Arterial System

Let’s take a journey through our vascular system and appreciating its ingenious design as we go along.

The vascular system consists of two interacting systems. The transportation of blood to the cells from the heart, via the arterial system and the transportation of blood back to the heart from the cells via the venous system. The movement of blood is created by the heart which is essentially a pump. When it contracts its pushes a significant volume of blood into the arterial system. Here we encounter our first problem, turbulent flow.

Blood is being pushed from the expansive chamber of the heart into a relatively narrow blood vessel (the artery). imagine an emergency evacuation of a crowded area through a door, its chaos or in this case turbulent flow. Thus, unless something is done, it will crash and bang its way down the artery. This is undesirable for two reasons:

  1. It is not energy efficient as each bang against the side will waste energy [think the extra force required to hit a squash ball to the main wall via 2 walls as opposed to directly]. This means it will not travel very far before it loses its forward momentum and stops flowing foward. Obviously, not the best situation for the cells further away from the heart.
  2. The trauma from the high energy multi-directional fluid hitting the artery wall will lead to dents and erosion of the inner lining. This can cause a range of problems later in life and it is one of the causes of hypertension. Therefore, the body wants to minimise the effect of this as much as possible.

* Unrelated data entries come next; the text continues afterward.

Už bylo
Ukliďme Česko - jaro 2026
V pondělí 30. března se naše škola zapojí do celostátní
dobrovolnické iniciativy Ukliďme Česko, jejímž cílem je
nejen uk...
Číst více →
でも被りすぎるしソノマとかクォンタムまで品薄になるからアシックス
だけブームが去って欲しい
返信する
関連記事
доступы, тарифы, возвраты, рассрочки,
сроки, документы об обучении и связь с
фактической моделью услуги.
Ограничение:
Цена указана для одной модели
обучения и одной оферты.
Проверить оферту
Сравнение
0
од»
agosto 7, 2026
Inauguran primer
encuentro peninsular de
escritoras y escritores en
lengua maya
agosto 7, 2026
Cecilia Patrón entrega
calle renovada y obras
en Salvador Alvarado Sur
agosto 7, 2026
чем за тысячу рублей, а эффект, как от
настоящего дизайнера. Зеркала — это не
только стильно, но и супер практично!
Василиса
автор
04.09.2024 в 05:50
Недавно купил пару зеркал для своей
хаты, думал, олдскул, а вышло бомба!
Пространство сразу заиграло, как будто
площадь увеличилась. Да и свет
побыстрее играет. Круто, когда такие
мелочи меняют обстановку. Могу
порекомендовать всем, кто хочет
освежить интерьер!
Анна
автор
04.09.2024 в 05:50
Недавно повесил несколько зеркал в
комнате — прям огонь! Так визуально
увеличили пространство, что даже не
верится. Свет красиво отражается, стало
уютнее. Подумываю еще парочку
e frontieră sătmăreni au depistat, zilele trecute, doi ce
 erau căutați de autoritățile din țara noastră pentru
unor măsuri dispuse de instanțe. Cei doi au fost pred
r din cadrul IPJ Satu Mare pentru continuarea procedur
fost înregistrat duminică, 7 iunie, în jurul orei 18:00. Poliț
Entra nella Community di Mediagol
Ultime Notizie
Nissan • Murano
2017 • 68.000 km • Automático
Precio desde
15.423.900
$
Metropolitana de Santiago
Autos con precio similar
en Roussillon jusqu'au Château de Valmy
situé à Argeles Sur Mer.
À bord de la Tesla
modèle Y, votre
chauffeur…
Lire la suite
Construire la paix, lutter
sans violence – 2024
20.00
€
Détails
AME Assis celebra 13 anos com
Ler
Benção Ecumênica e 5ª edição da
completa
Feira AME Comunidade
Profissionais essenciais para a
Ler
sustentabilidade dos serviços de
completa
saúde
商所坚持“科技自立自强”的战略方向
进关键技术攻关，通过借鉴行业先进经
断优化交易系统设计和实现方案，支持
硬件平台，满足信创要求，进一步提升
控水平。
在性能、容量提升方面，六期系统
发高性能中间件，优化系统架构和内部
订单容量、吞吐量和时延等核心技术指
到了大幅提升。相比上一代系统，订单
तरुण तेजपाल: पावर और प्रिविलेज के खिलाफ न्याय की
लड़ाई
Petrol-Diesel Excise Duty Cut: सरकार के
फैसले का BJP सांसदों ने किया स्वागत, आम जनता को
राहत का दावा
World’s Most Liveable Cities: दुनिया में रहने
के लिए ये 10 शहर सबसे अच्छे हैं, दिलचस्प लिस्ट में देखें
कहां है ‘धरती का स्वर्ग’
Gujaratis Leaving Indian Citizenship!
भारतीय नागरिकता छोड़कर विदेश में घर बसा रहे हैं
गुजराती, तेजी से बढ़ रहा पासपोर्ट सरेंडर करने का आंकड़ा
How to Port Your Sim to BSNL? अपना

The body thus this by simply making the artery walls slightly elastic and thus expandable. As the high energy turbulent fluid enters the artery, it’s walls expand just enough to absorb some energy. This calms fluid movement down reducing the multiple directional movement to a more singular direction, termed laminar flow. Therefore, the banging against the inner lining is significantly reduced and also its damage.

The laminar flow of blood travelling in the artery will soon come across a number of branches or tributaries. The best visualisation of the arterial system is to think of our water-ways bring the water from our coasts to the depths of inner lands. As the water flows inwards, the tributaries get narrower and narrower. The same is true of our arterial system. The question is why? The answer is the same for both our water-ways and arterial system. As fluid moves further away from its source, it loses energy and therefore slows down. If we pass that same volume of fluid through an ever decreasing diameter vessel, we can off-set this speed reduction and make it travel further thus ensuring it reaches its destination, the cell.

So to recap, the elastic nature of the arteries and the ever decreasing diameter of the blood vessels ensures the blood can travel as far as possible in order to reach the furthest cells. Now, the next problem is the demanding nature of the cells. They are fussy. Sometimes they are working hard and what more blood, other times they are recuperating and what little blood. Unfortunately, they are not accommodating, if they do not get the right quantities immediately they complain and we the organise suffer. So the arterial system has to be alert and responsive to their demands.

To meet these demands, the arterial system must have control of the vessel diameters because we know the diameter of the vessel controls the rate of flow of blood. Now the arteries role has already been assigned, as they are given elastic walls to absorb energy and create a steady blood flow. The arterioles (note the difference in spelling) are given this role. Their outer walls are composed primarily of muscle. The contraction of these muscles reduces the diameter of the arterioles and thus increases the flow. The control of these muscles involves a complex interaction of the nervous system, hormonal (endocrine) system and local signalling molecules within the arterial system. All of which monitor and communicate with the cells and help ensure their health.